Improvements to genetic engineering, such as the CRISPR technique, hold some promise, he said. But improving drought tolerance is incredibly complicated with current technology.
“When you look at maize in particular, it’s not a particularly drought tolerant crop to begin with," Gurian-Sherman said. "There are other crops that are indigenous to Africa, that are not always as productive but tend to be much more resilient in terms of heat and drought tolerance.”
If the newly introduced seeds are expensive, the benefits could become concentrated among large-scale farmers who can afford them, leaving subsistence growers behind, he said.
In Uganda, the public debate over whether or not to allow GMO’s continues as field trials test strains of bananas, cassava and sweet potatoes.

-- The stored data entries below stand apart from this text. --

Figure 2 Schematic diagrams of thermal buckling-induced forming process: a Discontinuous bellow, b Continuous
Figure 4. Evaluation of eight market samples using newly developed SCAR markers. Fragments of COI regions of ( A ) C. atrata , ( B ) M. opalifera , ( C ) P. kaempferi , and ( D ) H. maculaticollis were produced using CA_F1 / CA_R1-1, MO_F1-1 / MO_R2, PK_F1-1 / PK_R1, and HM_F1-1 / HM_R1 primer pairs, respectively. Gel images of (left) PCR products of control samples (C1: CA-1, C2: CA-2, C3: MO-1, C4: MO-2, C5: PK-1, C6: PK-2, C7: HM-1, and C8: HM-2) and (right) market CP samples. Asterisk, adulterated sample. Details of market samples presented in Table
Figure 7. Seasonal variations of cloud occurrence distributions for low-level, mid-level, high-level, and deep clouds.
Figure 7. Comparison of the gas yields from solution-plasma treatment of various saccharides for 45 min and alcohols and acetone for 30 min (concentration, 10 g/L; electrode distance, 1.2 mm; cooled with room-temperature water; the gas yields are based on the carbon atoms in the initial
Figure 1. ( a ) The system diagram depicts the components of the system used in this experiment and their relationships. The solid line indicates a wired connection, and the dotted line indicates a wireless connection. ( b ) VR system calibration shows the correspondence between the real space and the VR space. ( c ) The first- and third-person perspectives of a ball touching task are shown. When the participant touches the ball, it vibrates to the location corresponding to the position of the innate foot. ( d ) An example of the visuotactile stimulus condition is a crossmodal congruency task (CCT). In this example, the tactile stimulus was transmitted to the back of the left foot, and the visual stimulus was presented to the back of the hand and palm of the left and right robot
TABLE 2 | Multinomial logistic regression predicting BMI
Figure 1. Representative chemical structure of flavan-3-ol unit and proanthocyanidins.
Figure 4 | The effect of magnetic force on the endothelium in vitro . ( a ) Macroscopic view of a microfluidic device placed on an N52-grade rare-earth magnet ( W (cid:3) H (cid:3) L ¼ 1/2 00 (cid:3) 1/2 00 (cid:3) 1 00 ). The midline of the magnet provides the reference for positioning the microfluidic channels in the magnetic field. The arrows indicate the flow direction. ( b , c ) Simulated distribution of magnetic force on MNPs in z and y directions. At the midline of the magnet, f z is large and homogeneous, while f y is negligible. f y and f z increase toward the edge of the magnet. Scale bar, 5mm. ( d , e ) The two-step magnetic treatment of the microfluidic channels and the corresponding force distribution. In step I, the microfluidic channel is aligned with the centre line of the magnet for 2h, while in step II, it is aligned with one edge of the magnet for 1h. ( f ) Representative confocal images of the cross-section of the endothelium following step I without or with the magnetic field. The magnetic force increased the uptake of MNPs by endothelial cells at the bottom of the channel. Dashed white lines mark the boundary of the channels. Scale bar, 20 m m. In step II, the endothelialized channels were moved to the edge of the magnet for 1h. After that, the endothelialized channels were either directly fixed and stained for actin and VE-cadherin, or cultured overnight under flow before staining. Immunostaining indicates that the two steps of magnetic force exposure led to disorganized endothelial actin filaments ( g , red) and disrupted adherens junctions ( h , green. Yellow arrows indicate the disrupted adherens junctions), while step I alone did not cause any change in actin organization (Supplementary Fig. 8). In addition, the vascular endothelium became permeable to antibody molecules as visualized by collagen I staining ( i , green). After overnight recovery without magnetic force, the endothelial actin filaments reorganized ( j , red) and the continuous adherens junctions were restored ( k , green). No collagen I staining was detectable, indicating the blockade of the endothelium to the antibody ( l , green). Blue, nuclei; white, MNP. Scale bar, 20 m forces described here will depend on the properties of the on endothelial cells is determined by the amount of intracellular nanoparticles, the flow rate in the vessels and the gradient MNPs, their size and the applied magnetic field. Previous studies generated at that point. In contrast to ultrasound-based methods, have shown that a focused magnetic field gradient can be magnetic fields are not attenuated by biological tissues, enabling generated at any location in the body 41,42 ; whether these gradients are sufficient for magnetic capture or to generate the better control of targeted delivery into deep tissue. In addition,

“I think the government could really harness our organic capabilities,” said Barbara Ntambirweki, an attorney and research officer for a civil service organization in Kampala called ACODE. “It’s just that the agricultural sector needs an overhaul.”
In September, Ntambirweki said the government could do more to assist farmers by investing in infrastructure, machinery, and controls to keep fake seeds out of the marketplace.
“If they want to introduce GMO’s in the country, they should introduce GMO’s to places where they have poor soils, and not in places where our organic capacity is full,” she said.
Godfrey Asea, who coordinates the WEMA project for Uganda’s national crops research institute, said he thinks the law should pass. When it comes to corn, he said, the crop is valuable as both a food source and export.
“It is a choice of luxury, I’ll call it," Asea said. "For those who have food and those who have no food.”
This piece is part of a series reported by St. Louis Public Radio health reporter Durrie Bouscaren, who visited Uganda for a fellowship with the International Women’s Media Foundation, which is funded by the Howard G. Buffett Foundation. The HBF is also a donor to the WEMA project.